Badly Drawn Boy, Bloomsbury Theatre, London
"Sometimes it's hard to know where to start," opens Damon Gough, aka Badly Drawn Boy. So he begins at the beginning: with "The Shining", the first track off his first, Mercury Prize-winning album, The Hour of Bewilderbeast, recorded a decade ago.
But it's also the end of things, in a way; this is the last night of his tour, and Gough appears both grateful and grumpy. "I'm glad it's over, but I'll miss it when it's gone," he explains. Later, he'll inform us that he hates being on stage.. As a few sad-looking balloons drift around his feet, the gig feels like the end of a party, when someone picks up an acoustic guitar and strums a lovelorn tune, and you switch from booze to cups of tea (he has a self-branded mug alongside his pint).

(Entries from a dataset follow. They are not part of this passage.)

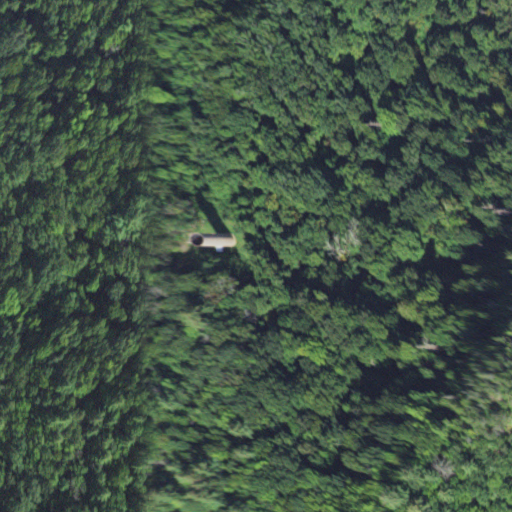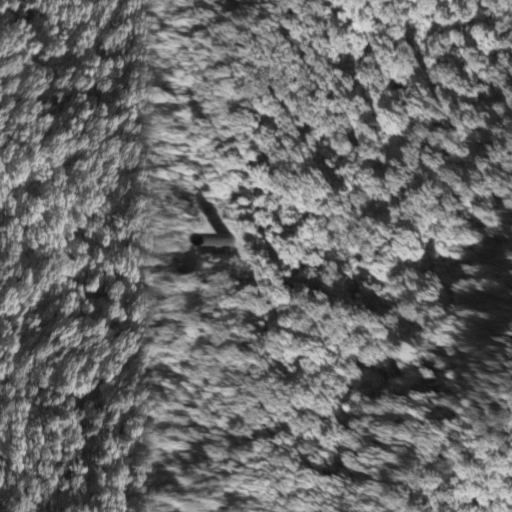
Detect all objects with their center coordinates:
road: (65, 447)
road: (197, 460)
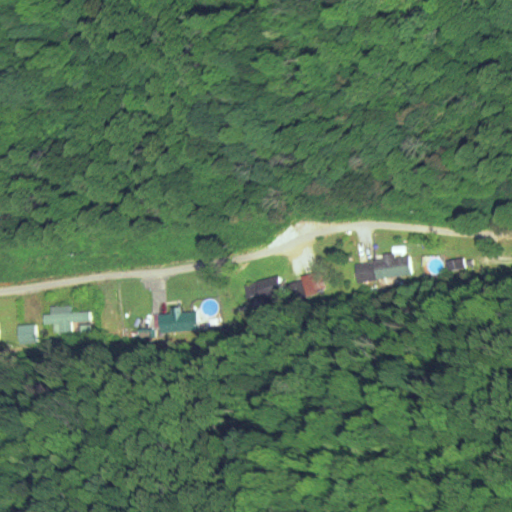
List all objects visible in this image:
road: (254, 204)
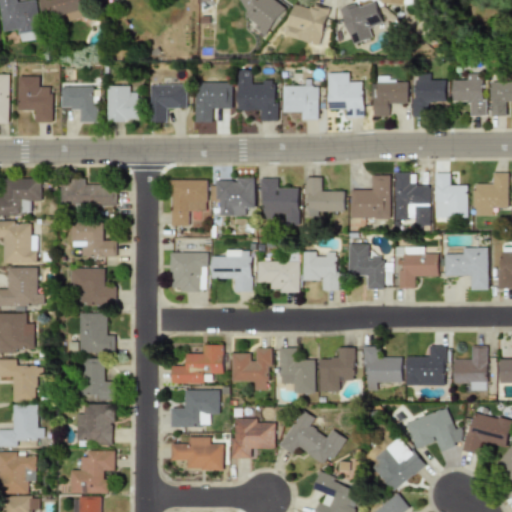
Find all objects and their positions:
building: (101, 0)
building: (102, 1)
building: (392, 2)
building: (64, 8)
building: (63, 9)
building: (262, 12)
building: (263, 13)
building: (21, 18)
building: (20, 19)
building: (360, 19)
building: (360, 21)
building: (307, 22)
building: (306, 24)
building: (426, 91)
building: (344, 93)
building: (426, 93)
building: (469, 93)
building: (470, 93)
building: (343, 94)
building: (388, 94)
building: (256, 95)
building: (499, 95)
building: (255, 96)
building: (388, 97)
building: (500, 97)
building: (33, 98)
building: (34, 98)
building: (3, 99)
building: (4, 99)
building: (210, 99)
building: (210, 99)
building: (165, 100)
building: (165, 100)
building: (301, 100)
building: (300, 101)
building: (79, 102)
building: (80, 102)
building: (121, 104)
building: (121, 104)
road: (256, 151)
building: (85, 194)
building: (86, 194)
building: (18, 195)
building: (19, 195)
building: (233, 195)
building: (490, 195)
building: (490, 195)
building: (232, 196)
building: (322, 198)
building: (322, 198)
building: (449, 198)
building: (450, 198)
building: (186, 199)
building: (186, 199)
building: (372, 199)
building: (411, 199)
building: (372, 200)
building: (278, 201)
building: (411, 201)
building: (279, 202)
building: (90, 239)
building: (90, 240)
building: (17, 243)
building: (18, 243)
building: (365, 265)
building: (365, 265)
building: (416, 266)
building: (416, 267)
building: (468, 267)
building: (468, 267)
building: (504, 267)
building: (505, 267)
building: (233, 269)
building: (233, 269)
building: (320, 269)
building: (321, 269)
building: (188, 271)
building: (188, 272)
building: (278, 275)
building: (278, 275)
building: (91, 286)
building: (90, 287)
building: (20, 288)
building: (20, 288)
road: (329, 319)
road: (147, 332)
building: (14, 333)
building: (15, 333)
building: (93, 334)
building: (93, 334)
building: (198, 366)
building: (198, 366)
building: (379, 367)
building: (427, 367)
building: (251, 368)
building: (253, 368)
building: (336, 368)
building: (426, 368)
building: (380, 369)
building: (471, 369)
building: (296, 370)
building: (336, 370)
building: (472, 370)
building: (505, 370)
building: (296, 371)
building: (505, 371)
building: (19, 377)
building: (19, 379)
building: (94, 381)
building: (95, 381)
building: (195, 408)
building: (195, 409)
building: (93, 425)
building: (94, 425)
building: (18, 426)
building: (20, 426)
building: (433, 430)
building: (434, 430)
building: (484, 432)
building: (485, 432)
building: (250, 435)
building: (250, 437)
building: (310, 439)
building: (310, 439)
building: (198, 454)
building: (198, 454)
building: (506, 462)
building: (397, 463)
building: (505, 463)
building: (395, 465)
building: (16, 470)
building: (91, 471)
building: (91, 472)
building: (15, 473)
building: (332, 494)
building: (333, 495)
road: (207, 498)
road: (471, 503)
building: (17, 504)
building: (19, 504)
building: (90, 504)
building: (85, 505)
building: (392, 505)
building: (392, 505)
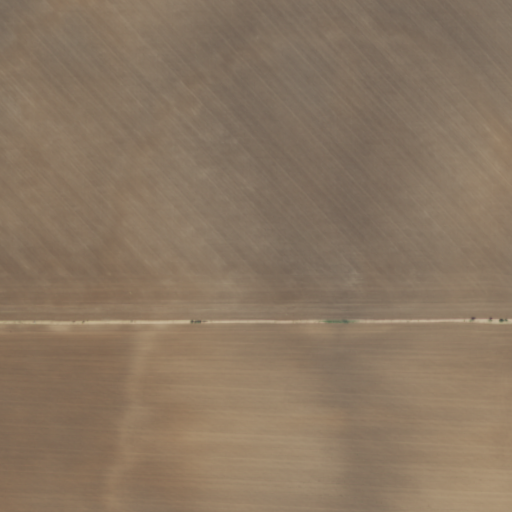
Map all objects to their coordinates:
road: (314, 445)
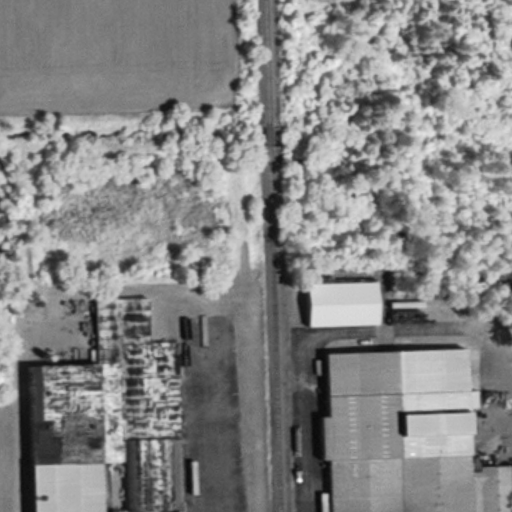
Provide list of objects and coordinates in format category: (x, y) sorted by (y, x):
railway: (268, 63)
railway: (270, 136)
building: (341, 303)
railway: (274, 328)
building: (108, 418)
building: (404, 436)
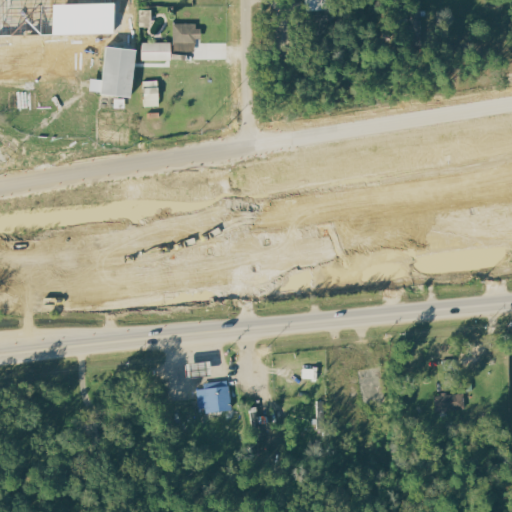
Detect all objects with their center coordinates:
building: (186, 36)
building: (156, 51)
building: (116, 72)
road: (257, 76)
building: (151, 93)
road: (78, 95)
road: (256, 152)
building: (493, 217)
road: (256, 228)
road: (427, 253)
road: (256, 275)
road: (380, 319)
road: (124, 346)
building: (302, 383)
building: (215, 397)
building: (449, 402)
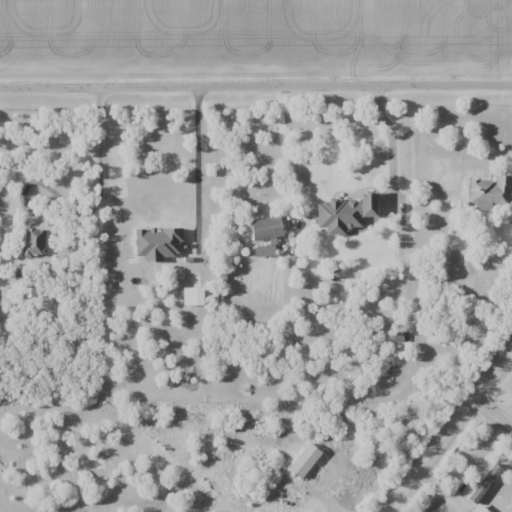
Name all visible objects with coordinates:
road: (255, 84)
road: (390, 139)
road: (284, 153)
road: (196, 154)
building: (491, 193)
road: (80, 211)
building: (348, 213)
building: (35, 242)
building: (266, 250)
road: (495, 415)
road: (454, 433)
building: (306, 460)
building: (481, 508)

But Gough's voice still has the same warm-fuzziness that won hearts in the first place, wrapping you up like a scarf before those bittersweet lyrics hit you. "When I play on my own, a lot of songs are quite sad," he says, before drily offering one about a suicide note to "cheer things up".
"It wasn't easy to write, which is why it's shit," he says. Self-deprecation – only sometimes in jest – is a running theme, but this track, the moving "A Minor Incident" from the About a Boy soundtrack, is one of his best.
Gough seems unduly hard on himself – he gets so annoyed that the jaunty "All Possibilities" was used in a Comet advert, he abandons it halfway through; and despite offering to take requests, when they come for the popular "Pissing in the Wind" he swearingly obliges before ranting about how "the only way I can progress as an artist is by doing what I need to do, not what people want."
He's joined by a band for material from his new album, It's What I'm Thinking, which sounds less sludgy and more catchy live.